## Start Source excerpt

Shadow banking risks in securities lending and repos
On 29 August 2013, the Financial Stability Board (FSB) published its policy recommendations in its paper “Policy Framework for Addressing Shadow Banking Risks in Securities Lending and Repos” concerning strengthening oversight and regulation of shadow banking activities in the securities lending and repo markets (“repo” being shorthand to describe a “repurchase transaction”) (the “Recommendations”).
The Recommendations follow the FSB’s initial proposals to strengthen oversight and regulation of the shadow banking system in its report to the G20 in October 2011, and its consultative document issued in November 2012.
In very broad terms, one can describe shadow banking as the provision of banklike services outside the regular banking system. Whilst entities operating in the regular banking system are subject to prudential regulation and other safeguards, the world of non-bank entities engaging in similar activities is generally subject to more limited oversight. The FSB has identified two such shadow banking activities as securities lending and repos.
The main driver for the FSB’s consultation process is the notion that securities lending and repo transactions can create, or add to, instability in financial markets. Repo transactions provided a significant source of funding for banks in the lead up to the financial crisis of 2008. Repo transactions are generally short-dated, and when repo financing suddenly ceases to be available, funding problems can be exacerbated. Regulators had insufficient visibility on the repo market because it includes non-bank financial institutions subject to a different regulatory framework, and one of the key themes in the Recommendations is increased transparency allowing regulators and central banks to more closely monitor these markets. The counterweight to the imposition of a restrictive regulatory framework is a recognition that securities lending and repo play crucial roles in providing financing and liquidity, and that the FSB’s proposals should be aimed at managing, rather than curtailing, these activities. This article examines several of the key proposals in the Recommendations.
The FSB was “established in 2009 to coordinate at the international level the work of national financial authorities and international standard setting bodies and to develop and promote the implementation of effective regulatory, supervisory and other financial sector policies”. The ultimate goal of the Recommendations is a consistent adoption and implementation of a regulatory framework by various central banking and regulatory authorities around the world, applying broadly consistent obligations on markets and their participants. The FSB’s members comprise central banks and regulators around the world.

## End Source excerpt

• Actions to take:
(a) From the shadow banking article, list every document the FSB is said to have issued on shadow banking, with the date given for each.
(b) According to the shadow banking article, in what year was the FSB established?
The rows that follow are separate material and are not part of the shadow banking article.

## Start Data entries

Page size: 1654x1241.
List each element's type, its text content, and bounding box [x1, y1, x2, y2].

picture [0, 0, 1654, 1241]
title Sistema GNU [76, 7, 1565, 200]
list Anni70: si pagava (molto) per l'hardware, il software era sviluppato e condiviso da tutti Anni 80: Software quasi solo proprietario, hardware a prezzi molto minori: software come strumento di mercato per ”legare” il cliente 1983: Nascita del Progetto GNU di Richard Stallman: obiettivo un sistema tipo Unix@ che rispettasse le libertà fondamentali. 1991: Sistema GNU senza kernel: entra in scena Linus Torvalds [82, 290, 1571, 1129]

## End Data entries

• Answers to the tasks:
(a)
- Its report to the G20, October 2011
- Its consultative document, November 2012
- Its paper "Policy Framework for Addressing Shadow Banking Risks in Securities Lending and Repos," 29 August 2013

(b) 2009